Every line of the listing is returned unchanged, and every picture is dropped.

## RAW DATA
____________

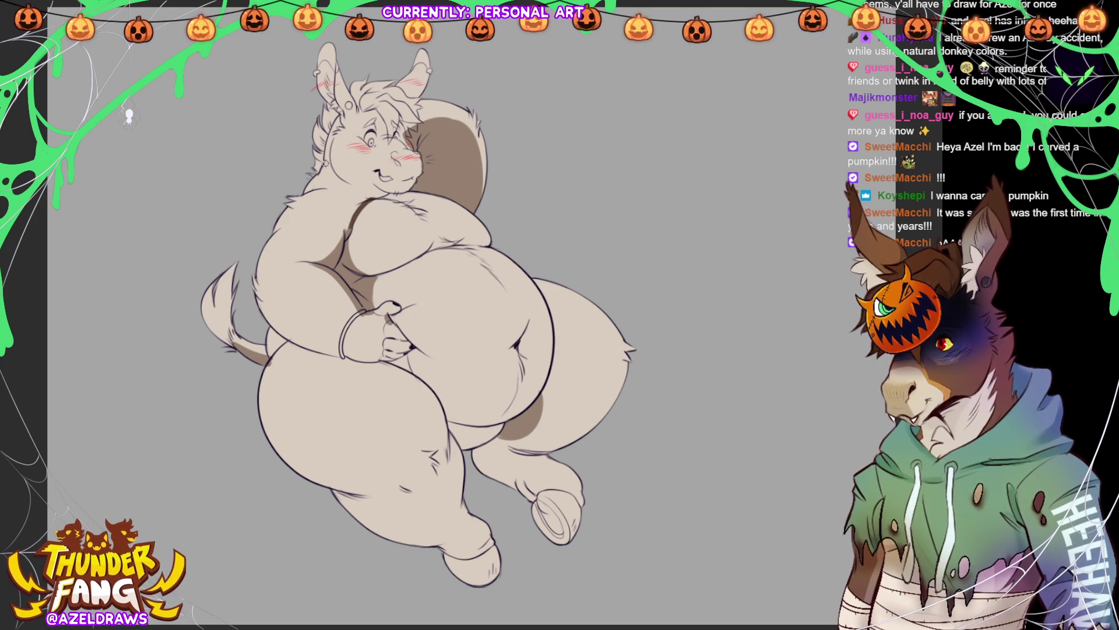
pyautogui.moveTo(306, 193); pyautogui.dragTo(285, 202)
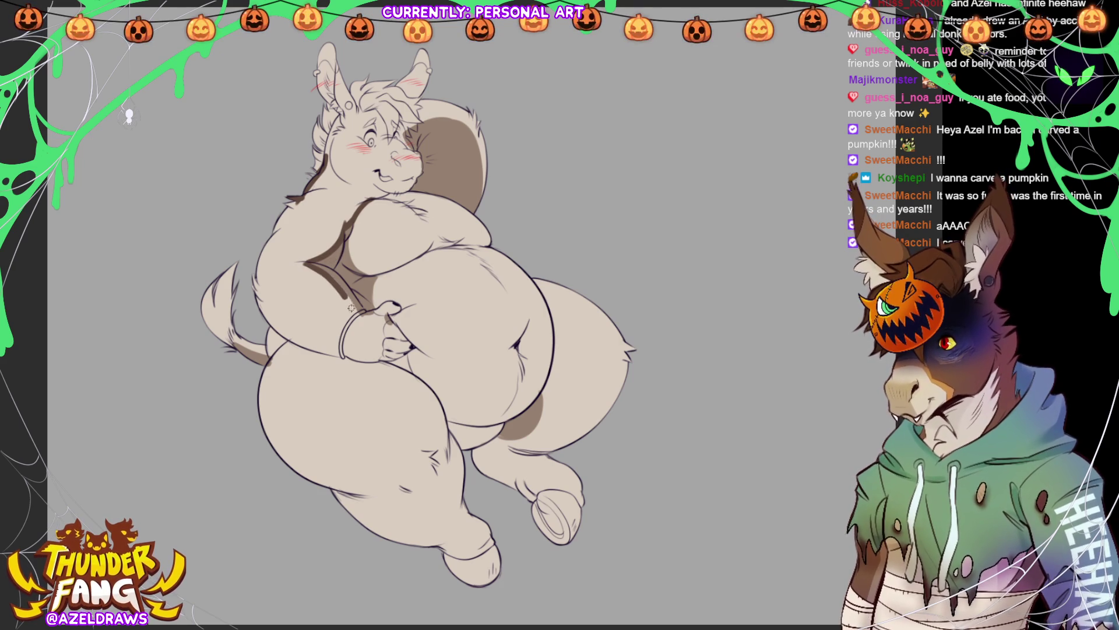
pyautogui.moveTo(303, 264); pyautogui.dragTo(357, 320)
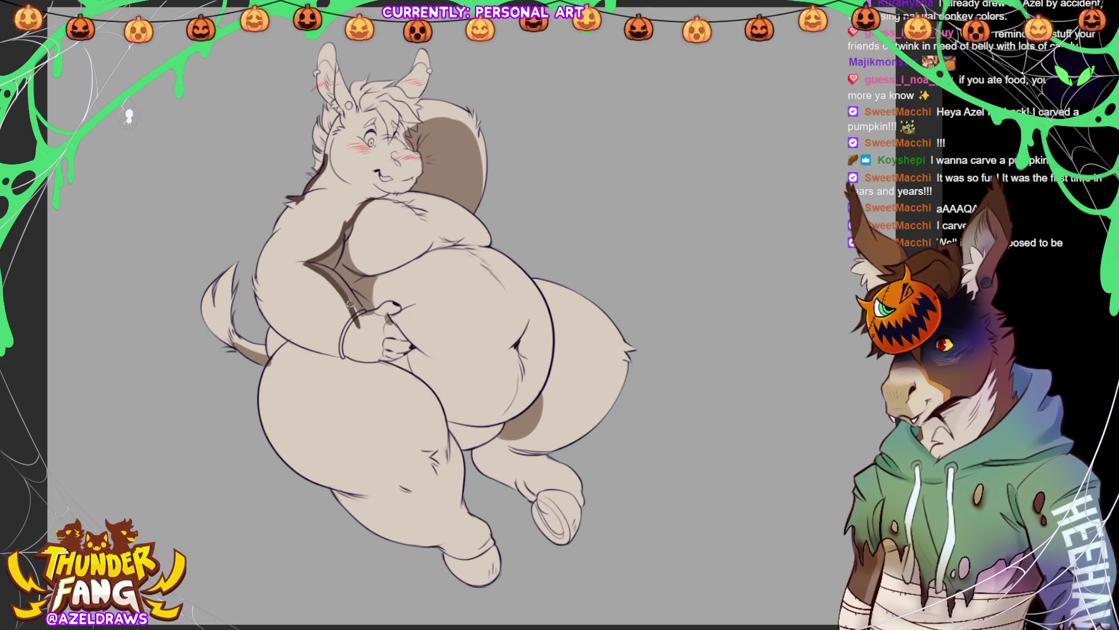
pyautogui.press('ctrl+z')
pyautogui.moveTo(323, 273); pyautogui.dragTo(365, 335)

____________

## TASK RESULT
pyautogui.moveTo(306, 193); pyautogui.dragTo(285, 202)
pyautogui.moveTo(303, 264); pyautogui.dragTo(357, 320)
pyautogui.press('ctrl+z')
pyautogui.moveTo(323, 273); pyautogui.dragTo(365, 335)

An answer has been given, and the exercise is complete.